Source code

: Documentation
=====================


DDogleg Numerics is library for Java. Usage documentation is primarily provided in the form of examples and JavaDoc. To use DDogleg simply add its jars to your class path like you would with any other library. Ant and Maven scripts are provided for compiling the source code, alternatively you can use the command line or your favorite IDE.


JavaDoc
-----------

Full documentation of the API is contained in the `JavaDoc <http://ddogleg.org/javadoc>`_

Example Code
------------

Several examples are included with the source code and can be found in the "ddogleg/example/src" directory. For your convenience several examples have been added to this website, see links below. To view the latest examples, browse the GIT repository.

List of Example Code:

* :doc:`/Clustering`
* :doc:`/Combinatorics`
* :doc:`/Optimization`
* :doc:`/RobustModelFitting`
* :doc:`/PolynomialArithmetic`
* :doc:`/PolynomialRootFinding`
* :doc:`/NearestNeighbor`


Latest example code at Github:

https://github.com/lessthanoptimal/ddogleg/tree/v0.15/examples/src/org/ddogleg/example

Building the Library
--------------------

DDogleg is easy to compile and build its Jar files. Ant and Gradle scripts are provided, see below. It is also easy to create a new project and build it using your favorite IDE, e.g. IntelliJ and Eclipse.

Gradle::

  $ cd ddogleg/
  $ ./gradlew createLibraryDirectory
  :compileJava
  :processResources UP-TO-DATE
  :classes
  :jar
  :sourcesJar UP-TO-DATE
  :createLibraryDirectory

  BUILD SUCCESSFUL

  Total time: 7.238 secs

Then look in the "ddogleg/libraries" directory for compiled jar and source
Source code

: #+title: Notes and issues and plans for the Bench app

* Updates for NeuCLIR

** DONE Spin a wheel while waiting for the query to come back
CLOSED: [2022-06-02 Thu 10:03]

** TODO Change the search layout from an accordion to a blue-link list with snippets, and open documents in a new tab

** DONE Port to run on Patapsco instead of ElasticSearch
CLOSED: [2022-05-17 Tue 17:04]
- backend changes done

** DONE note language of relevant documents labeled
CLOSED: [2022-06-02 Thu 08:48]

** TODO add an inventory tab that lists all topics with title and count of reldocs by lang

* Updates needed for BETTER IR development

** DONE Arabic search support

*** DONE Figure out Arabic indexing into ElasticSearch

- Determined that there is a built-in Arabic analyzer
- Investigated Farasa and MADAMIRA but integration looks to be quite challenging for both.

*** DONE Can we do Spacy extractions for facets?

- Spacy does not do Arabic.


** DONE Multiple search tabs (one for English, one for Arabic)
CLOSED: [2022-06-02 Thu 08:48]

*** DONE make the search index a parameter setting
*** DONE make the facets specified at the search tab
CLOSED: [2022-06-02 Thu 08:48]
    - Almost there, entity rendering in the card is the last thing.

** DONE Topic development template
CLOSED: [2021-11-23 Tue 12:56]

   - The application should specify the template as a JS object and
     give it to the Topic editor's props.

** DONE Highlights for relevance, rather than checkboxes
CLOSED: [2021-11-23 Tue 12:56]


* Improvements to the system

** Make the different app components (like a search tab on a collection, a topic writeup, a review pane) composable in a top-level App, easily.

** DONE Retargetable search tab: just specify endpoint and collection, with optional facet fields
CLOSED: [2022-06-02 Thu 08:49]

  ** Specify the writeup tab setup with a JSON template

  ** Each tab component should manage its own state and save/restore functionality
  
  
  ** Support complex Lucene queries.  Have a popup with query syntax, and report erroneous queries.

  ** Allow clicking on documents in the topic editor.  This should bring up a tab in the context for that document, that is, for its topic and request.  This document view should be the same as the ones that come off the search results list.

*What the task asks*.
Every line above should be duplicated exactly as it stands.

*Answer for this exercise*.
Source code

: Documentation
=====================


DDogleg Numerics is library for Java. Usage documentation is primarily provided in the form of examples and JavaDoc. To use DDogleg simply add its jars to your class path like you would with any other library. Ant and Maven scripts are provided for compiling the source code, alternatively you can use the command line or your favorite IDE.


JavaDoc
-----------

Full documentation of the API is contained in the `JavaDoc <http://ddogleg.org/javadoc>`_

Example Code
------------

Several examples are included with the source code and can be found in the "ddogleg/example/src" directory. For your convenience several examples have been added to this website, see links below. To view the latest examples, browse the GIT repository.

List of Example Code:

* :doc:`/Clustering`
* :doc:`/Combinatorics`
* :doc:`/Optimization`
* :doc:`/RobustModelFitting`
* :doc:`/PolynomialArithmetic`
* :doc:`/PolynomialRootFinding`
* :doc:`/NearestNeighbor`


Latest example code at Github:

https://github.com/lessthanoptimal/ddogleg/tree/v0.15/examples/src/org/ddogleg/example

Building the Library
--------------------

DDogleg is easy to compile and build its Jar files. Ant and Gradle scripts are provided, see below. It is also easy to create a new project and build it using your favorite IDE, e.g. IntelliJ and Eclipse.

Gradle::

  $ cd ddogleg/
  $ ./gradlew createLibraryDirectory
  :compileJava
  :processResources UP-TO-DATE
  :classes
  :jar
  :sourcesJar UP-TO-DATE
  :createLibraryDirectory

  BUILD SUCCESSFUL

  Total time: 7.238 secs

Then look in the "ddogleg/libraries" directory for compiled jar and source
Source code

: #+title: Notes and issues and plans for the Bench app

* Updates for NeuCLIR

** DONE Spin a wheel while waiting for the query to come back
CLOSED: [2022-06-02 Thu 10:03]

** TODO Change the search layout from an accordion to a blue-link list with snippets, and open documents in a new tab

** DONE Port to run on Patapsco instead of ElasticSearch
CLOSED: [2022-05-17 Tue 17:04]
- backend changes done

** DONE note language of relevant documents labeled
CLOSED: [2022-06-02 Thu 08:48]

** TODO add an inventory tab that lists all topics with title and count of reldocs by lang

* Updates needed for BETTER IR development

** DONE Arabic search support

*** DONE Figure out Arabic indexing into ElasticSearch

- Determined that there is a built-in Arabic analyzer
- Investigated Farasa and MADAMIRA but integration looks to be quite challenging for both.

*** DONE Can we do Spacy extractions for facets?

- Spacy does not do Arabic.


** DONE Multiple search tabs (one for English, one for Arabic)
CLOSED: [2022-06-02 Thu 08:48]

*** DONE make the search index a parameter setting
*** DONE make the facets specified at the search tab
CLOSED: [2022-06-02 Thu 08:48]
    - Almost there, entity rendering in the card is the last thing.

** DONE Topic development template
CLOSED: [2021-11-23 Tue 12:56]

   - The application should specify the template as a JS object and
     give it to the Topic editor's props.

** DONE Highlights for relevance, rather than checkboxes
CLOSED: [2021-11-23 Tue 12:56]


* Improvements to the system

** Make the different app components (like a search tab on a collection, a topic writeup, a review pane) composable in a top-level App, easily.

** DONE Retargetable search tab: just specify endpoint and collection, with optional facet fields
CLOSED: [2022-06-02 Thu 08:49]

  ** Specify the writeup tab setup with a JSON template

  ** Each tab component should manage its own state and save/restore functionality
  
  
  ** Support complex Lucene queries.  Have a popup with query syntax, and report erroneous queries.

  ** Allow clicking on documents in the topic editor.  This should bring up a tab in the context for that document, that is, for its topic and request.  This document view should be the same as the ones that come off the search results list.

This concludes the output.